[Human pose keypoint data]

--------------------

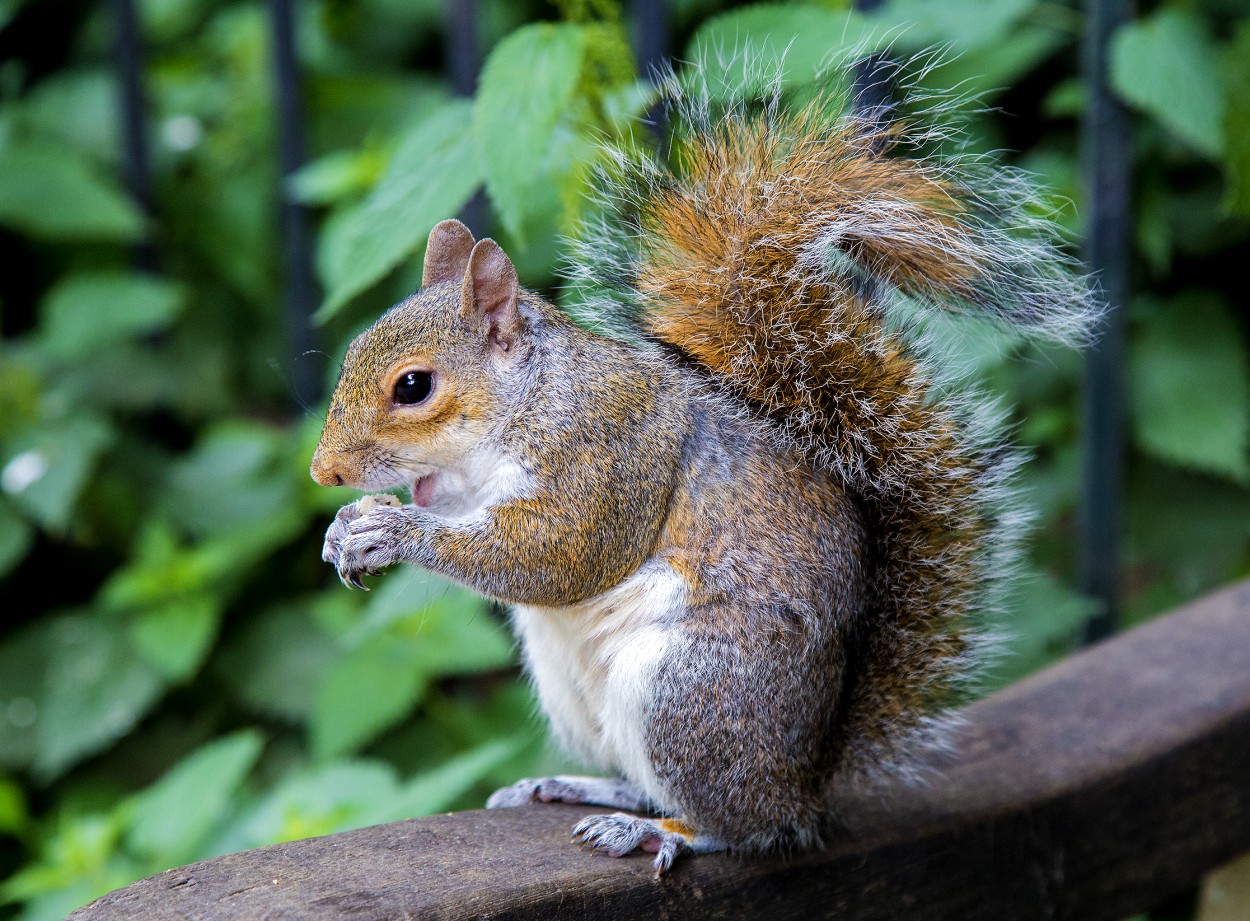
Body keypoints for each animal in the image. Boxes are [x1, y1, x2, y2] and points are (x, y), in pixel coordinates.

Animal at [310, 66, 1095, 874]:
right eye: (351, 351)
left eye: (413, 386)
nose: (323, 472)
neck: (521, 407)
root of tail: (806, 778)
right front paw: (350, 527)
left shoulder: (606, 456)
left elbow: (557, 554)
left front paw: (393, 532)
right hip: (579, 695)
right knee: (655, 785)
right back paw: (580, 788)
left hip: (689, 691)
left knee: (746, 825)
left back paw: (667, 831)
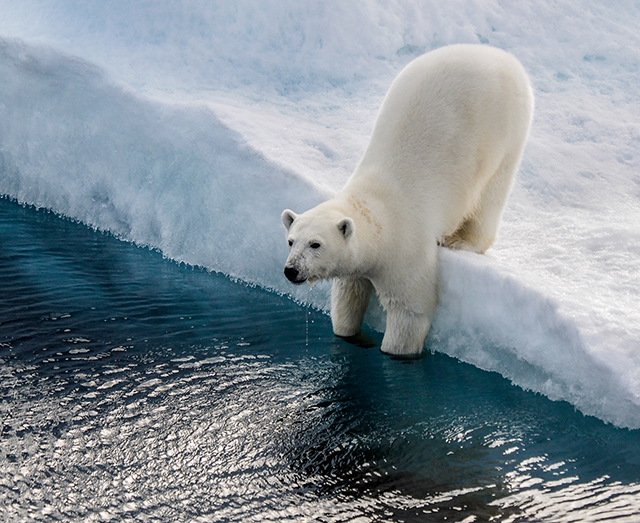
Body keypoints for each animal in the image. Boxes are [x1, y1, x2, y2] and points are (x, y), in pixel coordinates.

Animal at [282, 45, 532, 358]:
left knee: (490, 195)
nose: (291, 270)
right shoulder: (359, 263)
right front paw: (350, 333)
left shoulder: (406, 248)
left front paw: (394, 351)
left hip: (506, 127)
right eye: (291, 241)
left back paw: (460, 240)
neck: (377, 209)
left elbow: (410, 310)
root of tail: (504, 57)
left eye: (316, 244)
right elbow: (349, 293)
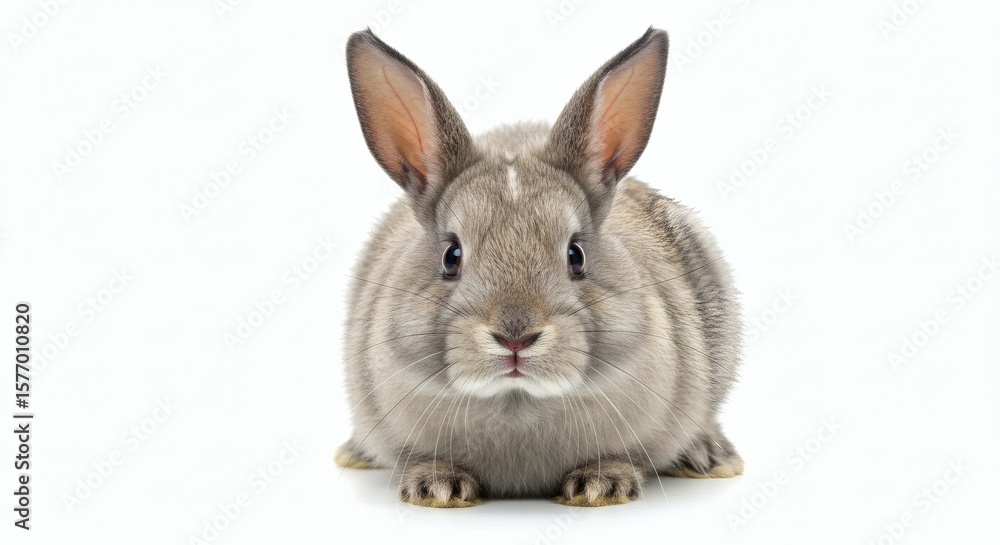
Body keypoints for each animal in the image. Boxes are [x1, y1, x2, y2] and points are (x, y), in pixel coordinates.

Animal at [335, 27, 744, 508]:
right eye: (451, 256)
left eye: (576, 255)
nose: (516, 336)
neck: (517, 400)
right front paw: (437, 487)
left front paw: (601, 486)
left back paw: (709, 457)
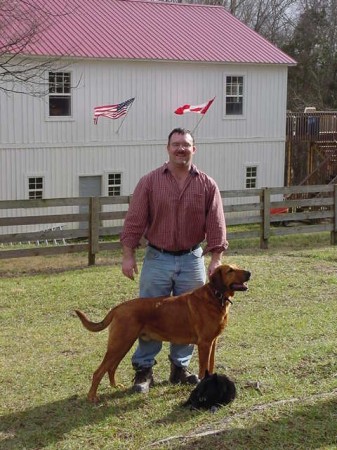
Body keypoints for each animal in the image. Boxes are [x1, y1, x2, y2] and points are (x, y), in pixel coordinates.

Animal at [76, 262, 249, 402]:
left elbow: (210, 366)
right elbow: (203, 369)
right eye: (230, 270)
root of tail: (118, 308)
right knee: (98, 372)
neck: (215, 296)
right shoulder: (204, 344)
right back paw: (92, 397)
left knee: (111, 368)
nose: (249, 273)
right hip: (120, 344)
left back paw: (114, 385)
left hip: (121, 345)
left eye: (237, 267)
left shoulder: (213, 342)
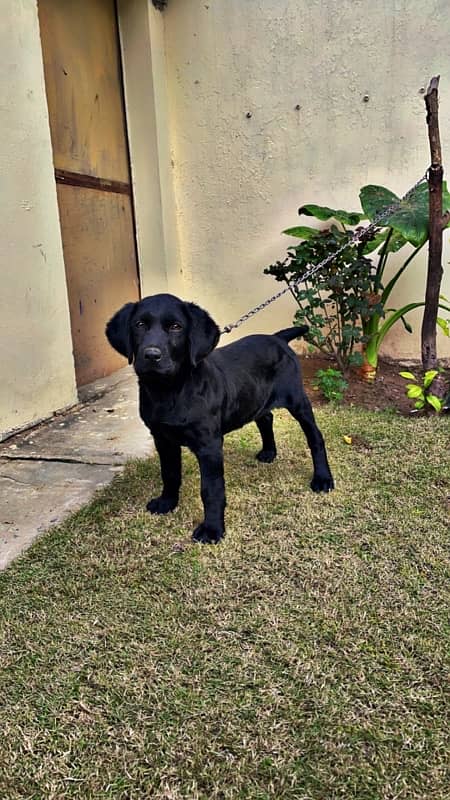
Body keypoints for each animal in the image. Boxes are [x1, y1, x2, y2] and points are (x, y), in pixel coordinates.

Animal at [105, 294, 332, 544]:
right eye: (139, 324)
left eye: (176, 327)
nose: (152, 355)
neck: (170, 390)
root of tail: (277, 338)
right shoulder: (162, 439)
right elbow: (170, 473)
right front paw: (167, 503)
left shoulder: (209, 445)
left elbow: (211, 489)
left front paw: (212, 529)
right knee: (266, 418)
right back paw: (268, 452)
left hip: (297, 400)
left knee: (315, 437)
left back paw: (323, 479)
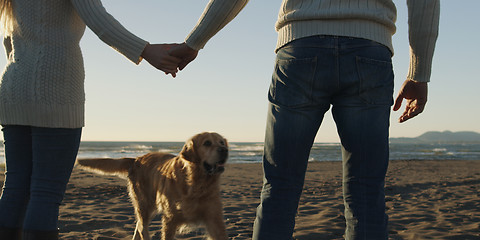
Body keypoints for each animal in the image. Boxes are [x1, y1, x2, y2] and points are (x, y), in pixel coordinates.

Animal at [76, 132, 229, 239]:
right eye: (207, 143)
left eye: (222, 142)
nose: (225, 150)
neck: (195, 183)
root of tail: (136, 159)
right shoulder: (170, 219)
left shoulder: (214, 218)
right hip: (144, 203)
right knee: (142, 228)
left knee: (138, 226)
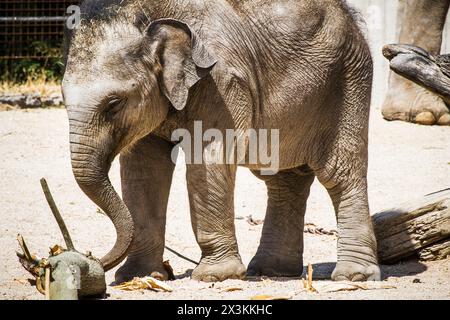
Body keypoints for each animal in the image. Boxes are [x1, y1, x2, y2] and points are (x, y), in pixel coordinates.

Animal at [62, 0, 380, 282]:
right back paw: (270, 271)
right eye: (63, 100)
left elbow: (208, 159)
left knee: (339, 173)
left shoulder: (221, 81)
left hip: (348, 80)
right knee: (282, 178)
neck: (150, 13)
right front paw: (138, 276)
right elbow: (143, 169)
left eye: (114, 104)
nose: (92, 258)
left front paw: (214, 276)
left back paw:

--------------------

- ACTIVITY -
Would you restate the records above word for word and exclude the pictures?

- EXERCISE OUTPUT -
Body keypoints for each animal in the image. Boxes are [x1, y1, x2, y2] and points are (x, y), in pixel coordinates.

Animal at [310, 66, 1095, 874]:
right eye: (351, 351)
left eye: (413, 386)
nose: (323, 472)
neck: (521, 407)
root of tail: (806, 778)
right front paw: (350, 527)
left shoulder: (606, 456)
left elbow: (557, 554)
left front paw: (393, 532)
right hip: (579, 695)
right knee: (655, 785)
right back paw: (580, 788)
left hip: (689, 691)
left knee: (746, 825)
left back paw: (667, 831)
Body keypoints for each animal in the image. Boxes are [x1, y1, x2, y2] and points are (x, y), in pixel coordinates.

Animal at [282, 45, 532, 358]:
left knee: (490, 195)
nose: (291, 270)
right shoulder: (359, 263)
right front paw: (350, 333)
left shoulder: (406, 248)
left front paw: (394, 351)
left hip: (506, 127)
right eye: (291, 241)
left back paw: (460, 240)
neck: (377, 209)
left elbow: (410, 310)
root of tail: (504, 57)
left eye: (316, 244)
right elbow: (349, 293)
Body keypoints for each animal in the image. Boxes are [x1, y1, x2, y2] and points are (x, y), in pixel coordinates.

Animal at [335, 27, 744, 508]:
right eye: (451, 256)
left eye: (576, 255)
nose: (516, 336)
neck: (517, 400)
right front paw: (437, 487)
left front paw: (601, 486)
left back paw: (709, 457)
Body keypoints for each animal in the image. Boxes are [x1, y1, x2, y2] and points are (x, y), in pixel coordinates.

Animal at [76, 262, 249, 402]:
left elbow: (210, 366)
right elbow: (203, 369)
right eye: (230, 270)
root of tail: (118, 308)
right knee: (98, 372)
neck: (215, 296)
right shoulder: (204, 344)
right back paw: (92, 397)
left knee: (111, 368)
nose: (249, 273)
right hip: (120, 344)
left back paw: (114, 385)
left hip: (121, 345)
left eye: (237, 267)
left shoulder: (213, 342)
Body keypoints for each animal in the image. Boxes are [x1, y1, x2, y2] and points are (x, y), in pixel coordinates.

Animal at [105, 294, 332, 544]:
right eye: (139, 324)
left eye: (176, 327)
nose: (152, 355)
neck: (170, 390)
root of tail: (277, 338)
right shoulder: (162, 439)
right elbow: (170, 473)
right front paw: (167, 503)
left shoulder: (209, 445)
left elbow: (211, 489)
left front paw: (212, 529)
right knee: (266, 418)
right back paw: (268, 452)
left hip: (297, 400)
left knee: (315, 437)
left back paw: (323, 479)
Body keypoints for each animal in the image. Boxes are [x1, y1, x2, y2] and points are (x, y), in pixel coordinates.

Animal at [76, 132, 229, 239]:
right eye: (207, 143)
left eye: (222, 142)
nose: (225, 150)
neck: (195, 183)
root of tail: (136, 159)
right shoulder: (170, 219)
left shoulder: (214, 218)
right hip: (144, 203)
right knee: (142, 228)
left knee: (138, 226)
Body keypoints for each animal in the image. Boxes are [x1, y1, x2, y2] and points are (x, y), in pixel coordinates.

Animal at [62, 0, 380, 282]:
right back paw: (270, 271)
right eye: (63, 100)
left elbow: (208, 159)
left knee: (339, 173)
left shoulder: (221, 81)
left hip: (348, 80)
right knee: (282, 178)
neck: (150, 13)
right front paw: (138, 276)
right elbow: (143, 169)
left eye: (114, 104)
nose: (92, 258)
left front paw: (214, 276)
left back paw:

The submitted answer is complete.